Despite hopes that he would break with political precedent, Donald Trump failed to call the Armenian Genocide by name in today's commemoration of the atrocity.
As the descendent of Armenian immigrants, I’m beyond disappointed. When government and media fail to label genocide with the “g-word,” it minimizes the calculating nature of the act. Sadly, there has been a trend in this direction.
On April 24, 1915, Ottoman Turks rounded up and deported the Armenian intellectual and political elite of Constantinople. This event has been widely recognized as the beginning of a brutal campaign to eliminate Christian minorities from the region, resulting in the first genocide of the 20th century. Although my great-grandparents were blessed to escape the bloodshed through a midnight getaway, 1.5 million of their countrymen -- as well as Assyrian and Greek Christians -- were intentionally exterminated.
The Turkish government still refuses to acknowledge its culpability for these crimes. Adding insult to injury, the American government still refuses to hold Turkey to task, for fear of alienating a valuable Middle Eastern ally.
Trump’s recent reticence is not surprising. In fact, it follows an eight-year precedent set by his predecessor. Although Barack Obama talked about the genocide on the campaign trail, he repeatedly broke his promise to officially recognize it once he took office – even on the centennial anniversary.
The media, on the other hand, has historically called the genocide what it is. As former New York Times senior foreign correspondent John Kifner wrote, The Times “covered the issue extensively — 145 articles in 1915 alone by one count — with headlines like ‘Appeal to Turkey to Stop Massacres.’” Kifner further noted the use of terms like “systematic,” “authorized, and “organized by the government.”
Yet now, the roles are reversed. As Middle Eastern Christians, Yazidis and other religious minorities currently face extermination at the hands of ISIS, the networks have rarely used the g-word, even as former Secretary of State John Kerry called the atrocities “genocide.”
A film dealing with the Armenian Genocide, The Promise, in theaters now, reveals the necessity of a press devoted to truth and exposure of evil. As Christian Bale’s character Chris—an AP journalist—notes: “Without reporters, the Armenian people would disappear and no one would know it.”
Although an intrepid press helped to inform America of the plight of the Armenians, the horrors of World War I soon eclipsed the 20th century’s first genocide.
By the time Hitler rose to the power in the 1930s, people had already begun to forget. Before the Polish Blitzkrieg, the Führer wrote: “Who, after all, speaks today of the annihilation of the Armenians?”
Then (and now) many people were alarmingly ignorant of the Armenian Genocide.
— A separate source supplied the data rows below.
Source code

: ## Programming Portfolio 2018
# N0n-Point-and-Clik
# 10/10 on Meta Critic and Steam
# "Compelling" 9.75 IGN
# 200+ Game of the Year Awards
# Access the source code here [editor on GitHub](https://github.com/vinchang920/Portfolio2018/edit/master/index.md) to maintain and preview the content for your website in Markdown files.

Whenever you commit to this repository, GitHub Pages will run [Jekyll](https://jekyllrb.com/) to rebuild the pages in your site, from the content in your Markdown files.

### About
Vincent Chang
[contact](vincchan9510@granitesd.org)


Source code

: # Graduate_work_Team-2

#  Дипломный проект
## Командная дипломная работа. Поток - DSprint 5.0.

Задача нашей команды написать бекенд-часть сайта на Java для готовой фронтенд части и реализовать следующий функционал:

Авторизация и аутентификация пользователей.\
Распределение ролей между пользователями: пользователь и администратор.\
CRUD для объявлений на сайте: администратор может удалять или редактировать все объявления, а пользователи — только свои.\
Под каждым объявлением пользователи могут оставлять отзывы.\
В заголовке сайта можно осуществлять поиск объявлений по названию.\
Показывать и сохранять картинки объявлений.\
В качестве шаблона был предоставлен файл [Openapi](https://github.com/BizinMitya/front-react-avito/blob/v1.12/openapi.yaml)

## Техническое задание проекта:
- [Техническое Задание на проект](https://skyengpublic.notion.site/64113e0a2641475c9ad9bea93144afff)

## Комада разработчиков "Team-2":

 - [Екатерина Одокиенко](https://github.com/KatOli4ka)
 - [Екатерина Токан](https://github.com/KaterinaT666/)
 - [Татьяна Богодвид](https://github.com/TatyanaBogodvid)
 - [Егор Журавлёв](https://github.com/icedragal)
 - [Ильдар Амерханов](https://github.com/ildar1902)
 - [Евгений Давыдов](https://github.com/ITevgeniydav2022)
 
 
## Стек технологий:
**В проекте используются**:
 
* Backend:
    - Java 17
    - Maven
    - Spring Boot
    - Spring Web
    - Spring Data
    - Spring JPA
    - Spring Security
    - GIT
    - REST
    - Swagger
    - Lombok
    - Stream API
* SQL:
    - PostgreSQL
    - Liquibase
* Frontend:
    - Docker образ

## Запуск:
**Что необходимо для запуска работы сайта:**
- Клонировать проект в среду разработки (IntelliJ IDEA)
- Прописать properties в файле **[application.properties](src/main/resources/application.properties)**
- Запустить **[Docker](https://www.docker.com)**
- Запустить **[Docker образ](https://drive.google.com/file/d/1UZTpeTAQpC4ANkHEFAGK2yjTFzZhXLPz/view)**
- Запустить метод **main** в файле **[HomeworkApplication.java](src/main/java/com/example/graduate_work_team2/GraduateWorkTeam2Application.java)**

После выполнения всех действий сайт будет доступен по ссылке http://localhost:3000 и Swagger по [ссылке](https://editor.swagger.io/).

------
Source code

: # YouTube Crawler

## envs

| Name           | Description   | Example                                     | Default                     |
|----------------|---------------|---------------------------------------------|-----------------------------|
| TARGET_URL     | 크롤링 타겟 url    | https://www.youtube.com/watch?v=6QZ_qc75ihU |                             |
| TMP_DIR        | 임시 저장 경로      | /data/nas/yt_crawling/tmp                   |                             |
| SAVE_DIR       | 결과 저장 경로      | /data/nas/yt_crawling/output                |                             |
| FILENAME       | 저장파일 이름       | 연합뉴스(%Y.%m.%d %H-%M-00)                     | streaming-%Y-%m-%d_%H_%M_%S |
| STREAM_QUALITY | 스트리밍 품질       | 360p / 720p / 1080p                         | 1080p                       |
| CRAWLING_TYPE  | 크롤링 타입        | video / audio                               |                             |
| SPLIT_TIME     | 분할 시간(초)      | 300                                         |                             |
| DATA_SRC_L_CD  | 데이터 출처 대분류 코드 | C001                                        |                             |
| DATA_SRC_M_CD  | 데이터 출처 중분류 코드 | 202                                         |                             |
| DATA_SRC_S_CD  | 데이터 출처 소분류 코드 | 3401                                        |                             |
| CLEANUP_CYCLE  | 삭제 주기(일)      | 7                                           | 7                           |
And the diminution of genocide begets more genocide.
Turkey’s state-wide denial of the Armenian Genocide helped to pave the way for the other atrocities that would later unfold – the Jewish Holocaust, the Cambodian genocide and the extermination of the Tutsis in Rwanda.
Now, if the media refuse to call the systemic extermination of religious minorities in Iraq and Syria a “genocide,” Arab Christians and Yazidis may well disappear, and no one will know it.